How well do we achieve patient and public involvement in health
care specifically and in their communities in general. Do we continuously include patient/family and public voice, choice
and representation?

As Sue Davis, Vancouver Coastal Health Authority, says – do you get legitmate engagement from the ‘get-go’?

In BC, there were three programs in particular that were profiled where they have worked to bring the community together to improve health outcomes.

The Vascular Improvement Program brings together patients, community service groups, the Heart Foundation, public health providers, hospital, rehabilitation services, local councils, provincial governments, and other local groups to tackle the problem of premature vascular disease together.

Integrated Health Network

An Integrated Health Network is a formal partnership between patient, family doctor and selected health care practitioners. It is a virtual team tailored to patient’s specific needs, with the patient (and family) as key partners. It is a process used for patients with a number of chronic diseases at high risk of morbidity. The IHNs work to wrap care around the complex care patients to reduce hospitalizations, delay residential care, improve patient and provider experience and to build a sustainable model of quality primary health care.

The PatientVoices Network

The PatientVoices Network is a new program through the leadership of the Healthy Heart Society and the Ministry of Health Services that aims to create mechanisms for patients, their families and community stakeholders to participate in primary healthcare /system changes. The network supports and facilitates the Patients as Partners Primary Health Care agenda.

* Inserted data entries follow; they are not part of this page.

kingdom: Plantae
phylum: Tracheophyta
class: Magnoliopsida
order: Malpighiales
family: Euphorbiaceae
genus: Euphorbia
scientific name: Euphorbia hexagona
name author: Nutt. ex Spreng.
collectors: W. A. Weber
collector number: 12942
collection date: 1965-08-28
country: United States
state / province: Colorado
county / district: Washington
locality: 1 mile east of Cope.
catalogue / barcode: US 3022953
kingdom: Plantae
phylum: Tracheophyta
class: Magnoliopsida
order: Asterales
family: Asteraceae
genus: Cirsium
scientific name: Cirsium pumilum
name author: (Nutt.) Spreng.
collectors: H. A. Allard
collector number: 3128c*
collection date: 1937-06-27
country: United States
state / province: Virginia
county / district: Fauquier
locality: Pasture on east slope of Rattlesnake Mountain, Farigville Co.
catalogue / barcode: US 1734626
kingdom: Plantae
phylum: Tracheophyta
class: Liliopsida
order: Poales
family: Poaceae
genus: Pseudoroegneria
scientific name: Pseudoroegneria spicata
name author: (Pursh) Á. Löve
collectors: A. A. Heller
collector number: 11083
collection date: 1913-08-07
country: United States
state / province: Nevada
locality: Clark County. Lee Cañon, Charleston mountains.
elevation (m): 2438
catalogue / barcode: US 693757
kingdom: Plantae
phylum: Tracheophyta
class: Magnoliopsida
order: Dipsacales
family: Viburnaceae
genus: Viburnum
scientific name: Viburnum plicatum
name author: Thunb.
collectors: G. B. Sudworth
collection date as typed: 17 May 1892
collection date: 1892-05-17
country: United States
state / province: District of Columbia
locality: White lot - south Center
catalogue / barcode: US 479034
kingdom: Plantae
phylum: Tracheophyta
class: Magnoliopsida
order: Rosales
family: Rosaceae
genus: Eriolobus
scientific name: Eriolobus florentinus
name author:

It provides patients with a forum to discuss health system issues, and provides specific training and guidance for patients in the network to become leaders in advocating patient-centred health reform and peer-peer coaching.

It is centred around a ‘virtual community’ of web resources that is in active development. Details can be found at www.patientvoices.ca

Improved health outcomes require an informed motivated patient working in partnership with an available activated primary care team. Often in design of our health care services the ‘patient’ side of this equation is neglected. The ‘Patients as Partners’ agenda works to ensure that both sides of this partnership are optimised.